Para os antiaborto, legalizar o aborto é legalizar uma forma de homicídio. Seria você menos radical se visse seu país tornar prática legítima um tipo de homicídio? Por outro lado, seria você menos radical se visse os religiosos te proibirem de se livrar de um problema (o feto) somente porque eles creem em algo que você não crê?
A violência dos pró-aborto vem da relação entre aborto e liberdade: proibir o aborto é tornar a mulher presa da mecânica reprodutiva. Sem precisar ir fundo na filosofia latente nessa posição, é evidente a negação da humanidade do feto nesse caso. O feto não seria mais do que um punhado de células.
Daí todo o infeliz debate acerca de uma definição "científica" da vida: os pró-aborto precisam se resguardar numa definição "científica" do que não seja humano (ou seja, desumanizar o feto) para não serem vistos como exterminadores de vítimas indefesas.
Do ponto de vista do Estado laico, legalizar o aborto pode ser visto apenas como um ato dentro do princípio político de tolerância, no qual o Estado "passa a bola" para o indivíduo e suas instâncias sociais: as pessoas que decidam, quem julgar "crime" não faça, quem não julgar "crime" que faça. Evidente que para os antiaborto, esse passo não é tolerante para com a vítima (o feto), que não tem voz ativa no processo. A própria ideia de crime de fato já desapareceu. De novo, seria como deixar ao assassino a decisão livre de matar ou não.

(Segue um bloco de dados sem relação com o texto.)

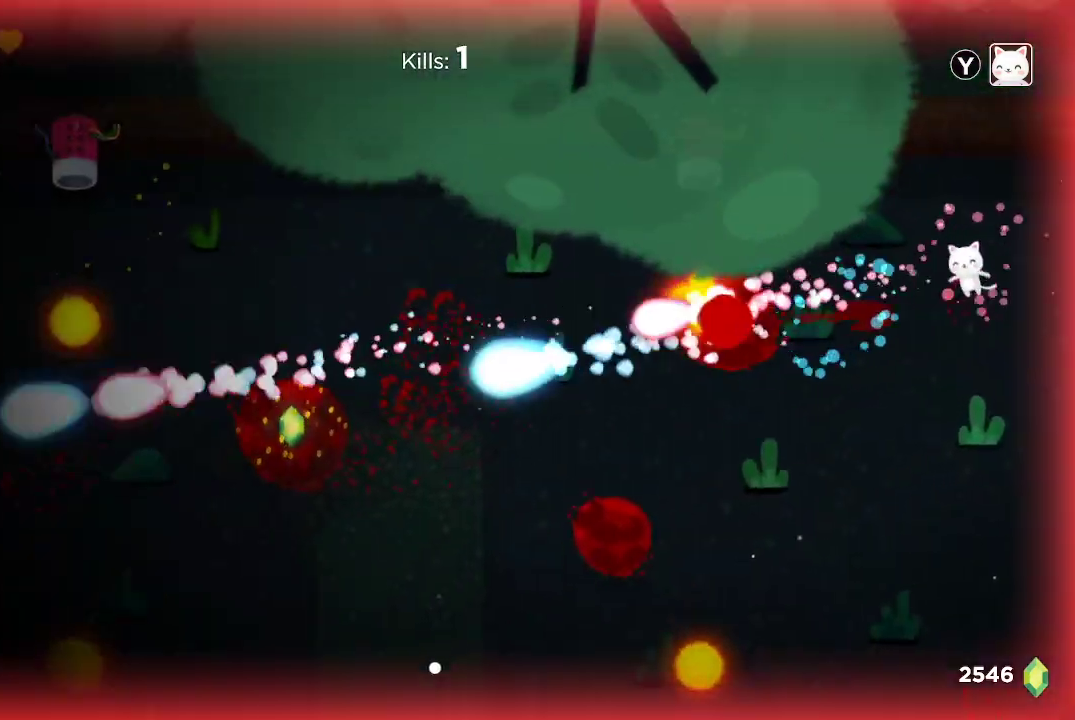
{"buttons": ["R2"], "left_stick": "center", "right_stick": "left", "events": [[233, "left_stick", "center"]]}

Outro fato que torna esse debate viciado é o preconceito contra a Igreja Católica, aliás, o único preconceito aceito pelos "inteligentes". Daí o desfile de expressões banais como "Inquisição", "Idade Média" ou "trevas". Puro senso comum. A igreja não é estúpida. Estúpido é quem pensa que ela o seja. Sua herança de 2.000 anos atesta a vida de uma instituição que soube atravessar séculos frequentando todas as trincheiras do mundo.

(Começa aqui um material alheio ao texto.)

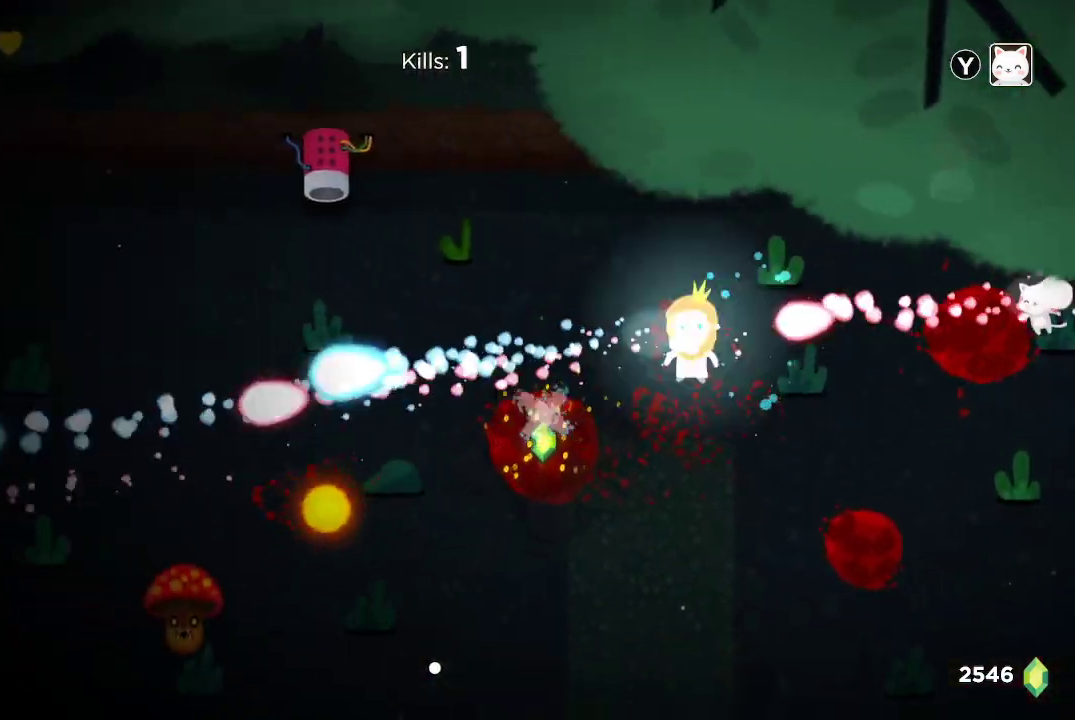
{"buttons": ["R2"], "left_stick": "center", "right_stick": "down-left", "events": [[367, "right_stick", "down-left"]]}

Para os pró-aborto, a máxima iluminista "O mundo só terá paz quando o último rei for enforcado nas tripas do último papa" continua sendo um princípio político. Infelizmente, grande parte dos estudos "científicos" sobre a Igreja Católica sofre do mesmo preconceito banal.
A identificação medíocre dela com mera instância de opressão vicia a reflexão, principalmente porque muitos desses estudiosos partilham da mesma máxima iluminista. Ao contrário, a igreja exerce hoje um (solitário) papel essencial como instituição que relativiza as obviedades modernas, entre elas o de nos lembrar da desumanização silenciosa do feto que opera no fundo dos argumentos pró-aborto.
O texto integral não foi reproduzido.